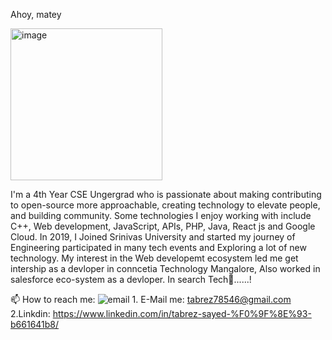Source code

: Ahoy, matey

<img width="243" alt="image" src="https://user-images.githubusercontent.com/114156392/201527554-b6d1711d-0590-4248-92bb-e11d3d6871c9.png">

I'm a 4th Year CSE Ungergrad who is passionate about making contributing to open-source more approachable, creating technology to elevate people, and building community. Some technologies I enjoy working with include C++, Web development, JavaScript, APIs, PHP, Java, React js and Google Cloud. In 2019, I Joined Srinivas University and started my journey of Engineering participated in many tech events and Exploring a lot of new technology. My interest in the Web developemt ecosystem led me get intership as a devloper in conncetia Technology Mangalore, Also worked in salesforce eco-system as a devloper.
In search Tech🌌......!

📫 How to reach me:
![email](https://user-images.githubusercontent.com/114156392/201528107-850a9d23-ff15-44d6-aa7d-cb3b602c7873.png)   1. E-Mail me: tabrez78546@gmail.com
                                                                                                                   2.Linkdin: https://www.linkedin.com/in/tabrez-sayed-%F0%9F%8E%93-b661641b8/
                                                                                                                   



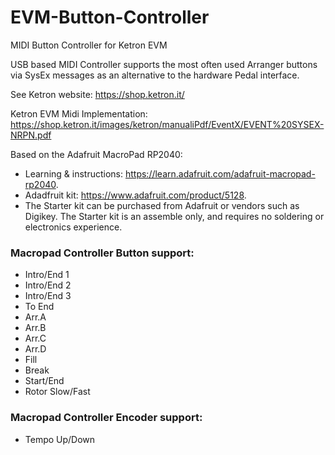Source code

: # EVM-Button-Controller

MIDI Button Controller for Ketron EVM

USB based MIDI Controller supports the most often used Arranger buttons via SysEx messages as an alternative to the hardware Pedal interface.

See Ketron website: https://shop.ketron.it/

Ketron EVM Midi Implementation: https://shop.ketron.it/images/ketron/manualiPdf/EventX/EVENT%20SYSEX-NRPN.pdf

Based on the Adafruit MacroPad RP2040: 
- Learning & instructions: https://learn.adafruit.com/adafruit-macropad-rp2040. 
- Adadfruit kit: https://www.adafruit.com/product/5128. 
- The Starter kit can be purchased from Adafruit or vendors such as Digikey. The Starter kit is an assemble only, and requires no soldering 
or electronics experience.

### Macropad Controller Button support:
- Intro/End 1
- Intro/End 2
- Intro/End 3
- To End
- Arr.A
- Arr.B
- Arr.C
- Arr.D
- Fill
- Break
- Start/End
- Rotor Slow/Fast
  
### Macropad Controller Encoder support:
- Tempo Up/Down
  





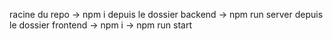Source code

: racine du repo -> npm i
depuis le dossier backend -> npm run server
depuis le dossier frontend -> npm i -> npm run start
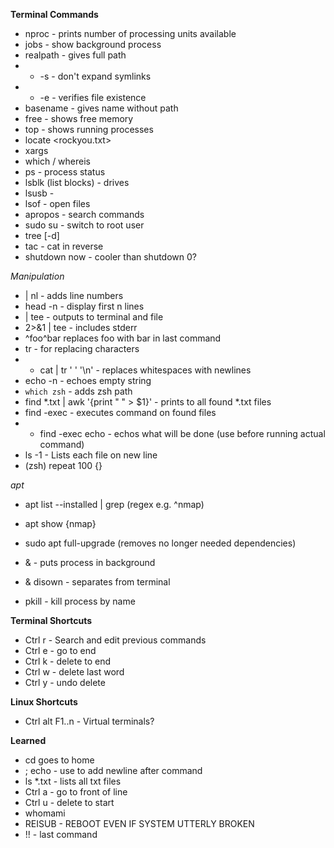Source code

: **Terminal Commands**
- nproc - prints number of processing units available
- jobs - show background process
- realpath <file> - gives full path
- -   -s - don't expand symlinks
- -   -e - verifies file existence
- basename - gives name without path
- free - shows free memory
- top - shows running processes
- locate <rockyou.txt>
- xargs
- which / whereis
- ps - process status
- lsblk (list blocks) - drives
- lsusb -
- lsof - open files
- apropos - search commands
- sudo su - switch to root user
- tree [-d]
- tac - cat in reverse
- shutdown now - cooler than shutdown 0?

*Manipulation*
- | nl - adds line numbers
- head -n - display first n lines
- | tee <file> - outputs to terminal and file
- <cmd> 2>&1 | tee <file> - includes stderr
- ^foo^bar replaces foo with bar in last command
- tr - for replacing characters
- -   cat <file> | tr ' ' '\n' - replaces whitespaces with newlines
- echo -n - echoes empty string
- <some command> ``which zsh`` - adds zsh path
- find *.txt | awk '{print " " > $1}' - prints to all found *.txt files
- find -exec <command> - executes command on found files
- -   find -exec echo <command> - echos what will be done (use before running actual command)
- ls -1 - Lists each file on new line
- (zsh) repeat 100 {}
  
*apt*
- apt list --installed | grep (regex e.g. ^nmap)
- apt show {nmap}
- sudo apt full-upgrade (removes no longer needed dependencies)
  
- <command> & - puts process in background
- <command> & disown - separates from terminal
- pkill <process name> - kill process by name
  
**Terminal Shortcuts**
- Ctrl r - Search and edit previous commands
- Ctrl e - go to end
- Ctrl k - delete to end
- Ctrl w - delete last word
- Ctrl y - undo delete
  
**Linux Shortcuts**
- Ctrl alt F1..n - Virtual terminals?
  
**Learned**
- cd <no arguments> goes to home
- ; echo - use to add newline after command
- ls *.txt - lists all txt files
- Ctrl a - go to front of line
- Ctrl u - delete to start
- whomami
- REISUB - REBOOT EVEN IF SYSTEM UTTERLY BROKEN
- !! - last command

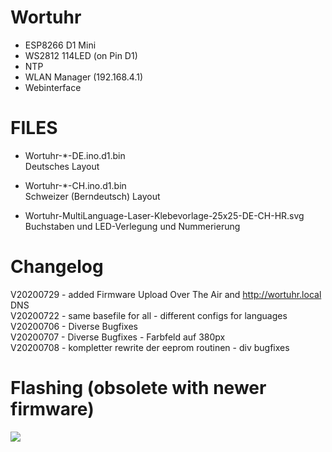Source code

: # Wortuhr

* ESP8266 D1 Mini
* WS2812 114LED (on Pin D1)
* NTP
* WLAN Manager (192.168.4.1)
* Webinterface

# FILES

- Wortuhr-*-DE.ino.d1.bin  
Deutsches Layout  

- Wortuhr-*-CH.ino.d1.bin  
Schweizer (Berndeutsch) Layout  

- Wortuhr-MultiLanguage-Laser-Klebevorlage-25x25-DE-CH-HR.svg  
Buchstaben und LED-Verlegung und Nummerierung

# Changelog  
V20200729 - added Firmware Upload Over The Air and http://wortuhr.local DNS   
V20200722 - same basefile for all - different configs for languages  
V20200706 - Diverse Bugfixes  
V20200707 - Diverse Bugfixes - Farbfeld auf 380px  
V20200708 - kompletter rewrite der eeprom routinen - div bugfixes  

# Flashing (obsolete with newer firmware)
<img src=https://github.com/eokgnah/Wortuhr/blob/master/Flash.png>

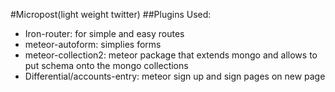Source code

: #Micropost(light weight twitter)
##Plugins Used:
* Iron-router: for simple and easy routes
* meteor-autoform: simplies forms
* meteor-collection2: meteor package that extends mongo and allows to put schema onto the mongo collections
* Differential/accounts-entry: meteor sign up and sign pages on new page
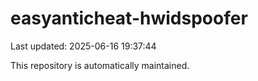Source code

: # easyanticheat-hwidspoofer

Last updated: 2025-06-16 19:37:44

This repository is automatically maintained.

### Your assignment
Scan the material above for the string "dossier" and report each line where you find it.

### Exercise solution
depuis le dossier backend -> npm run server
depuis le dossier frontend -> npm i -> npm run start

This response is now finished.